I have to admit, I underestimated Poon Hill.  I’ve heard about the trek for years, but had always dismissed it as easy.

“Oh, you’ve just done Poon Hill?”

“Yes, that’s all we had time for.”

“Oh.  Well, where did you eat in Pokhara?”

I know differently now. Poon Hill is not for the faint of heart, weak of knees, ankles, calves, quads– or mind. It’s intense. The stairs go up, the stairs go down. The stairs turn into stones and pebbles and they don’t stop. It wasn’t easy, but we had some tricks: yoga and a monk.

The first evening after a three-hour ascent to Ghandruk, we did a lot of pranamaya (breathing). We inhaled the crisp air and drove the thick air of Kathmandu far, far away. We did gentle asanas (poses) as the sun set, massaging our calves, ankles, hips and knees.

Ang Losang broke down the basics of Buddhist meditation, tying it into my yoga practice. He laughed easily throughout his teachings, making them easy to understand.
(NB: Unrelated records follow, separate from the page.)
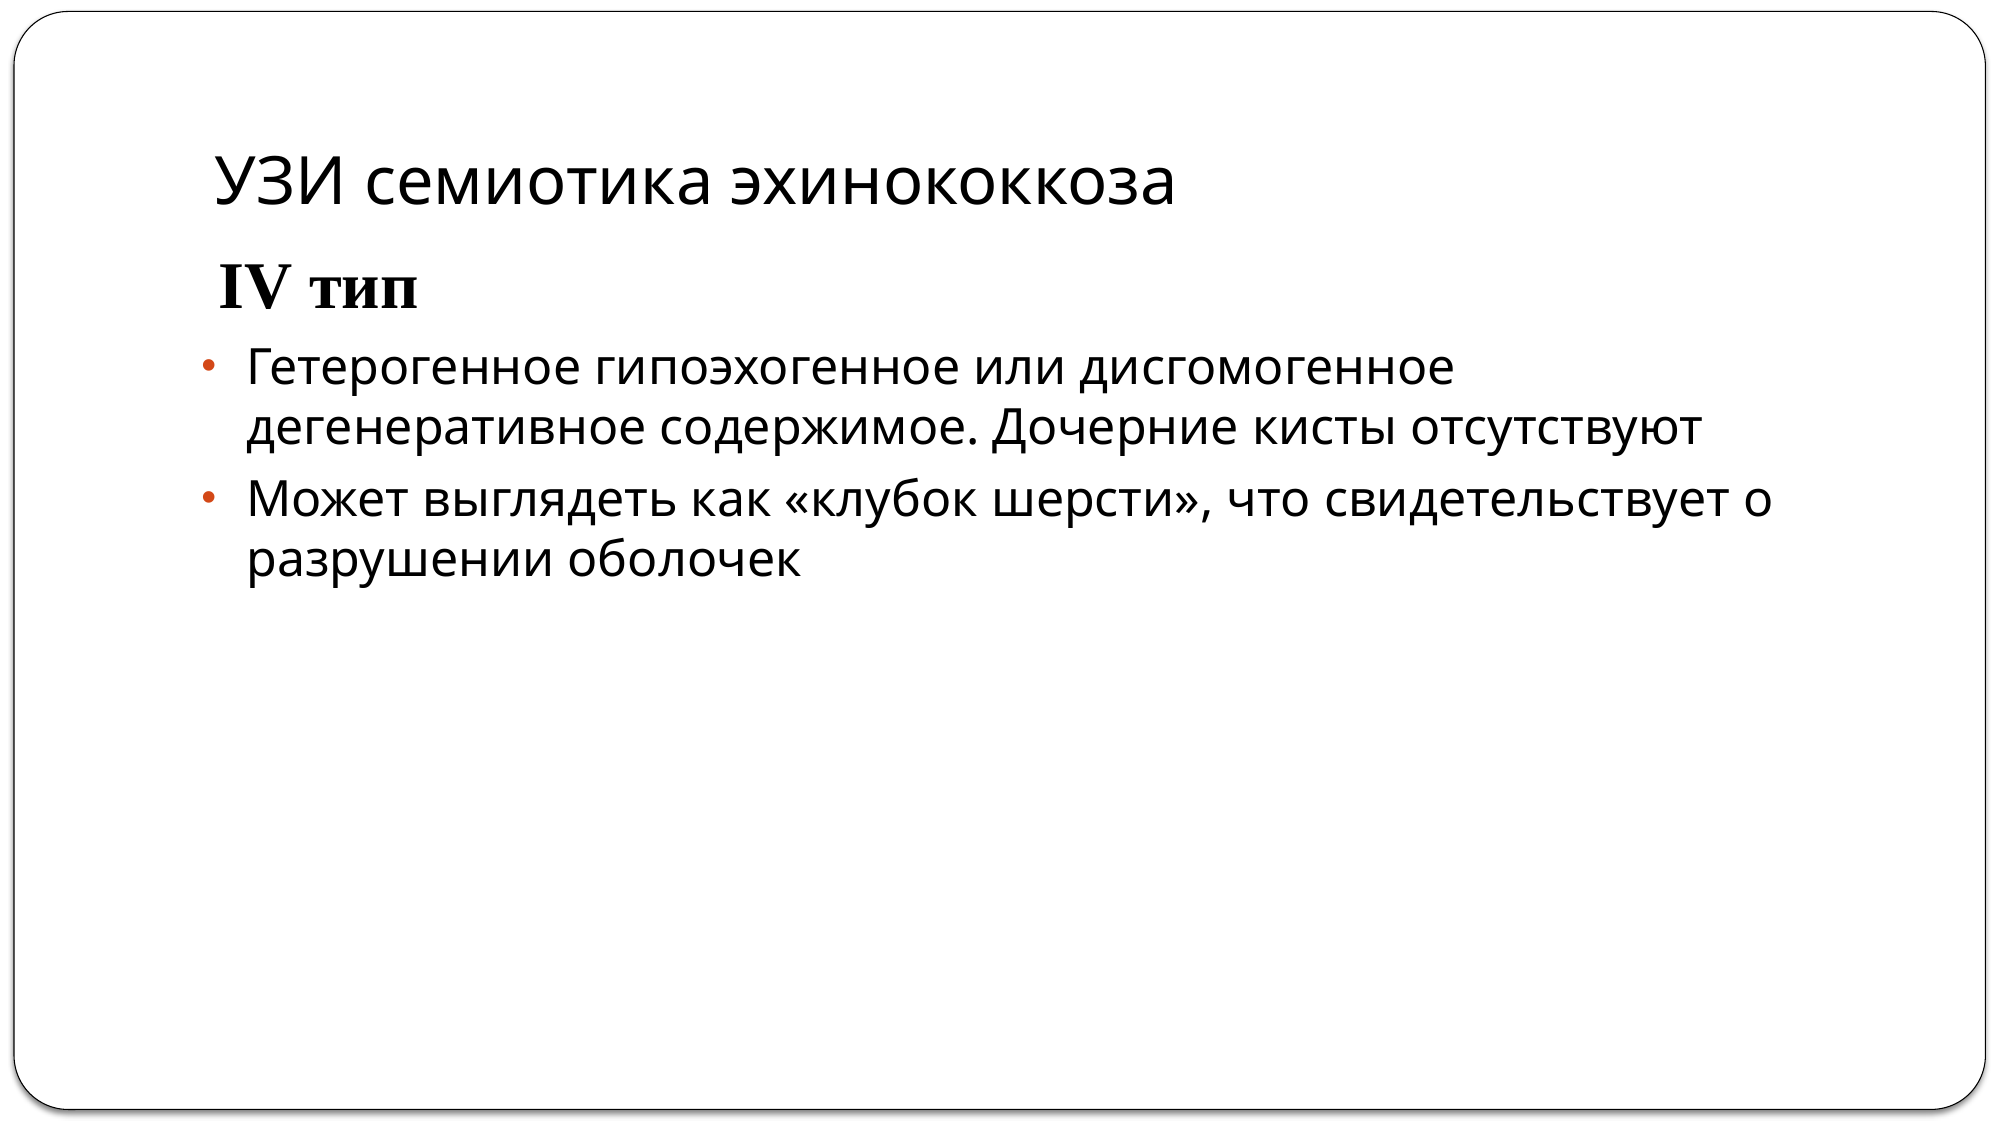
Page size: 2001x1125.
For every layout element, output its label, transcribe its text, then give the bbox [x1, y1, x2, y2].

title УЗИ семиотика эхинококкоза [200, 45, 1900, 233]
list IV тип Гетерогенное гипоэхогенное или дисгомогенное дегенеративное содержимое. Дочерние кисты отсутствуют Может выглядеть как «клубок шерсти», что свидетельствует о разрушении оболочек [186, 234, 1837, 895]
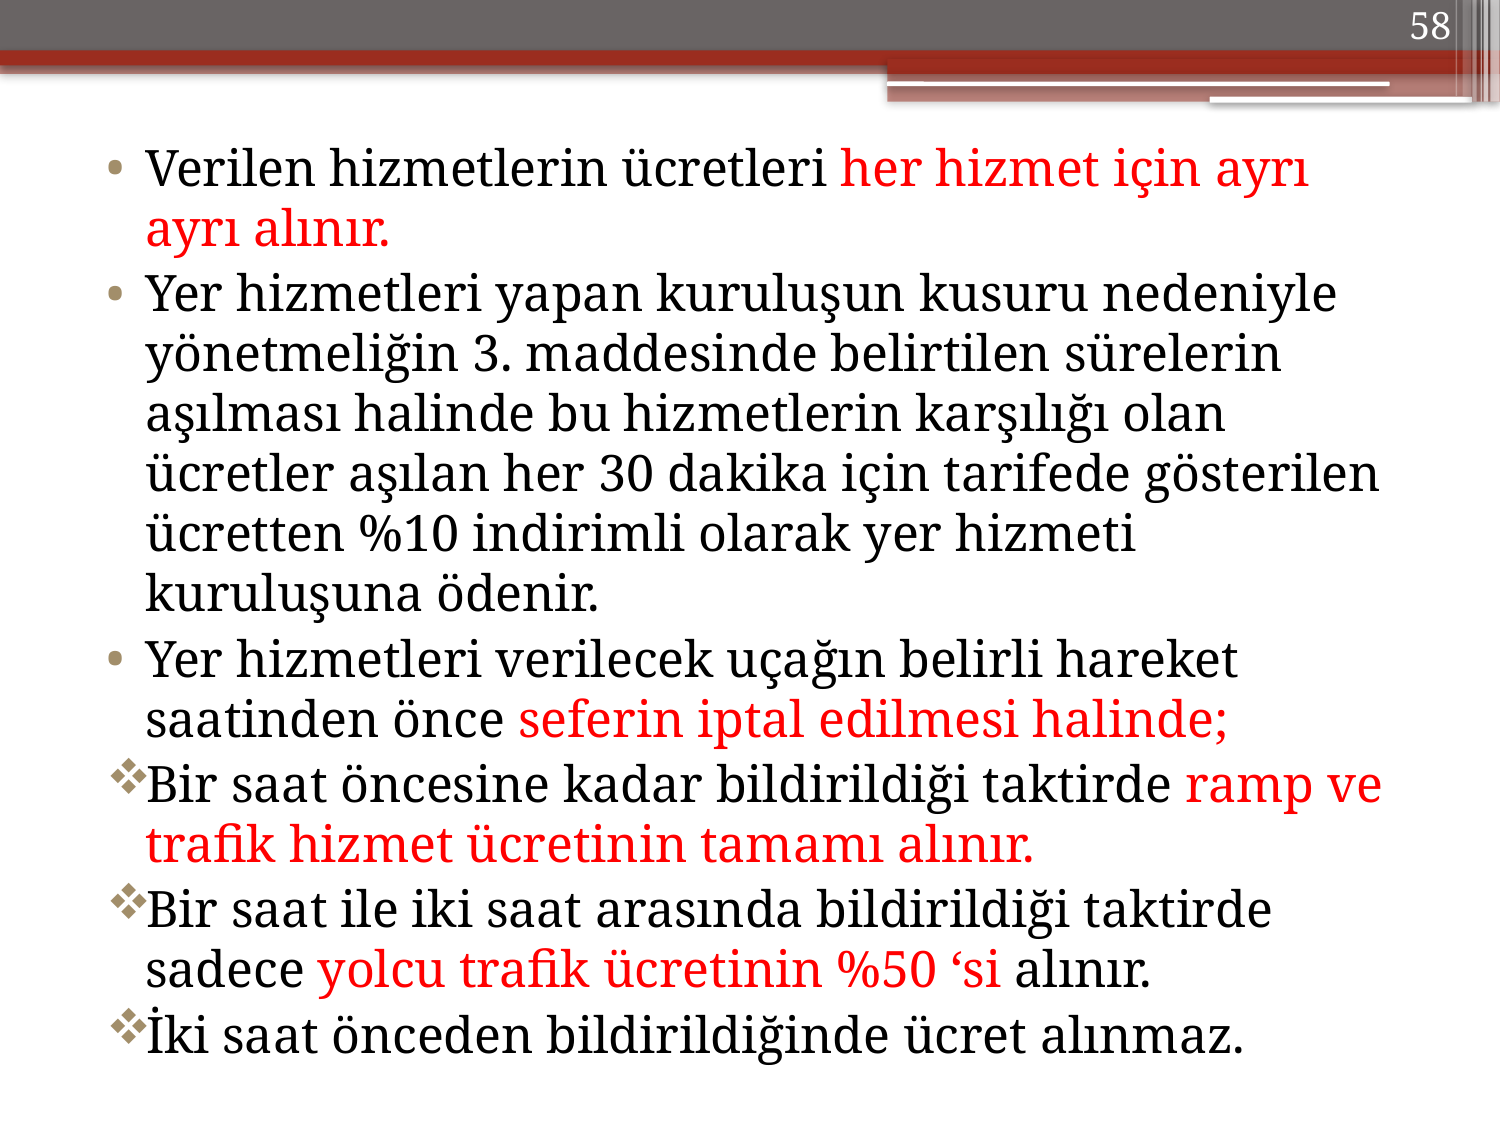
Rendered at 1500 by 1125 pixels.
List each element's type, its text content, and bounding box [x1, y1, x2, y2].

slide_number 58 [1341, 0, 1466, 61]
list Verilen hizmetlerin ücretleri her hizmet için ayrı ayrı alınır. Yer hizmetleri yapan kuruluşun kusuru nedeniyle yönetmeliğin 3. maddesinde belirtilen sürelerin aşılması halinde bu hizmetlerin karşılığı olan ücretler aşılan her 30 dakika için tarifede gösterilen ücretten %10 indirimli olarak yer hizmeti kuruluşuna ödenir. Yer hizmetleri verilecek uçağın belirli hareket saatinden önce seferin iptal edilmesi halinde; Bir saat öncesine kadar bildirildiği taktirde ramp ve trafik hizmet ücretinin tamamı alınır. Bir saat ile iki saat arasında bildirildiği taktirde sadece yolcu trafik ücretinin %50 ‘si alınır. İki saat önceden bildirildiğinde ücret alınmaz. [75, 128, 1425, 1079]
We finished for the day with hot, spicy Nepali chicken curry and fried Gurung bread that tasted phenomenal in that crisp mountain air. That night we slept like rocks.

yoga-trek-in-nepal

 

Morning came early. We did some awakening yoga under the warming sunshine, then we polished off a solid breakfast of muesli, apple pancakes, boiled eggs and masala tea. We hiked eight hours that day, including two hours after lunch through an unseasonable downpour. Luckily no one got leeched.
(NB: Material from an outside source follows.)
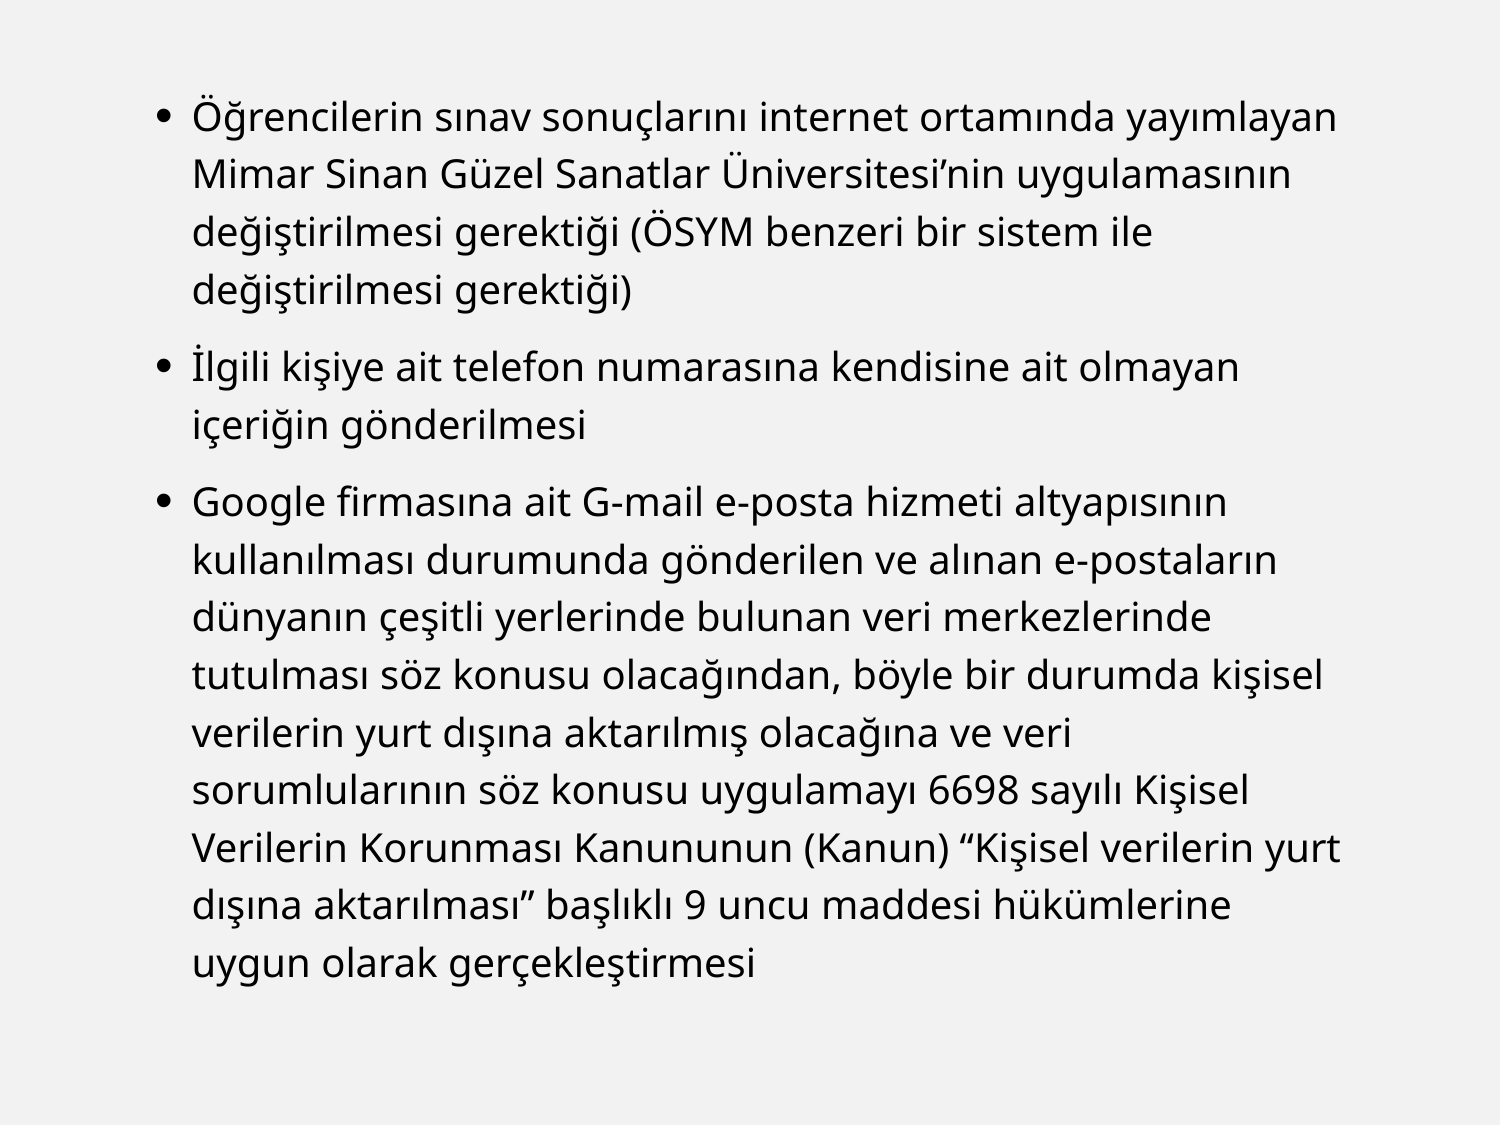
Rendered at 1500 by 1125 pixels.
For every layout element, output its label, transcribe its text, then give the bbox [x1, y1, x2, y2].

The rain stopped at 4pm, just when we reached a viewing spot at the same time as a very excited group of Chinese travellers. One by one each record-holding peak unveiled itself. It was like a show!  Machchapuchare (Fishtail), Dhaulagiri, Gangapurna, Manaslu, and that massive Annapurna South all came out to be admired, one by one.

There’s something about the white peaks, powerful and jagged in the distance, that melted the memories of sore muscles, blisters, and soggy socks. We stayed until dusk snapping away, or standing in awe. Slowly and almost giddily, we took our rusty knees down into the village of Ghorepani for an approximation of pizza and an early night.
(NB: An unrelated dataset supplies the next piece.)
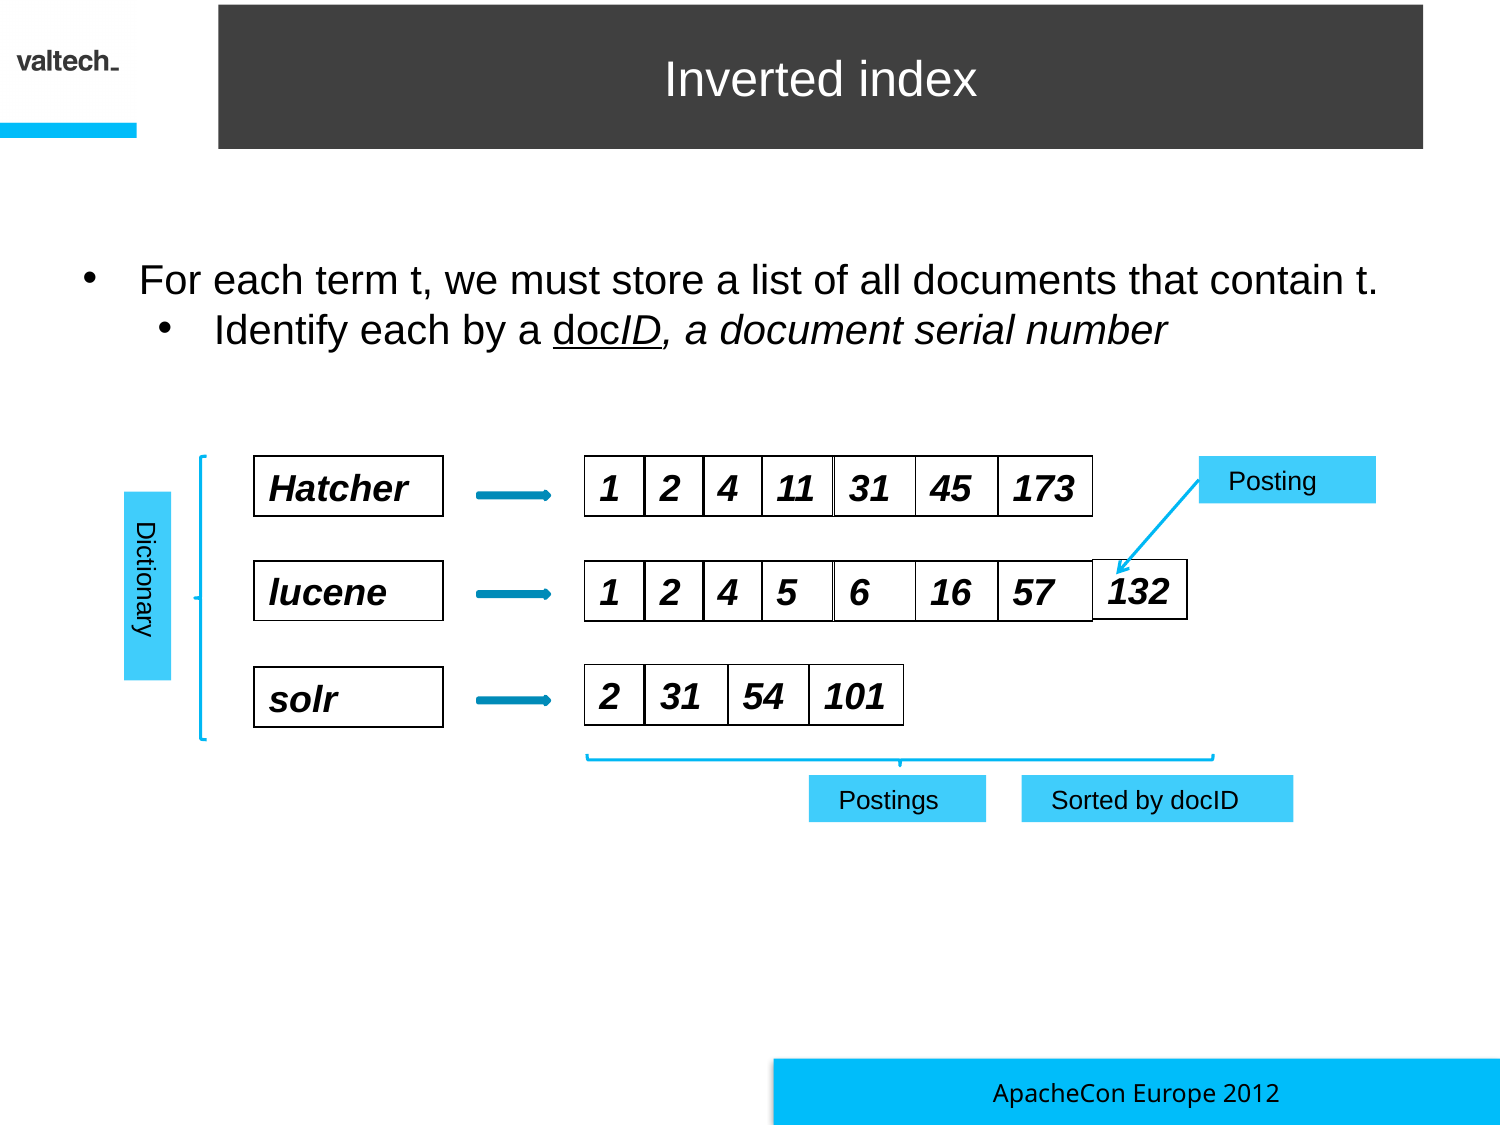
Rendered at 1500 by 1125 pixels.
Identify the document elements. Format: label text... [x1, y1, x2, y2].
The next day, the pre-dawn air was thick with fog. It was a tricky decision whether to wake up and hike to the highest point, Poon Hill. Ang Losang made an appearance with a toothbrush and his maroon robe, flashed us a little grin and shot back to his warm room. The rest of us went up though. If we were on the famed Poon Hill Trek, we’d better go to Poon Hill! If there was no view, we were promised hot chocolate.

This small climb was hard. Our muscles were tight. I tried to keep up morale and asked Zhangmu, hopefully, “Are we almost there?”

“No.”

We got there in the end along, with 200 other eager view seekers. Some turned back in defeat, but we remembered Ang Losang’s talk on patience. We stayed. This was a sweet decision. We were rewarded with full views of the range, including the background star, Annapurna 1. We also got hot chocolate.

The day trek down to Hille was not fun. Everyone suffered some form of knee or muscle cramp. It was a mental game, searching for the right footing, not slipping on the waterfalls, repetitively putting one foot down in front, a serious walking meditation. But in Hille, the altitude was low, and our mood rose. We shared one last partner yoga session, using the weight of each others’ bodies to gently ease the muscles and the breath of the other. Ang Losang came in with his grin and gave us an hour of beautiful words, personal stories, and tools to continue to focus our minds back in Kathmandu, back in Phuket, and anywhere else in this big wide world.

We all got what we were after.  A little yoga, a sprinkling of meditation, and a lot of laughter while trekking to see some of the world’s most beautiful peaks, They were five of the best days I’ve had in years.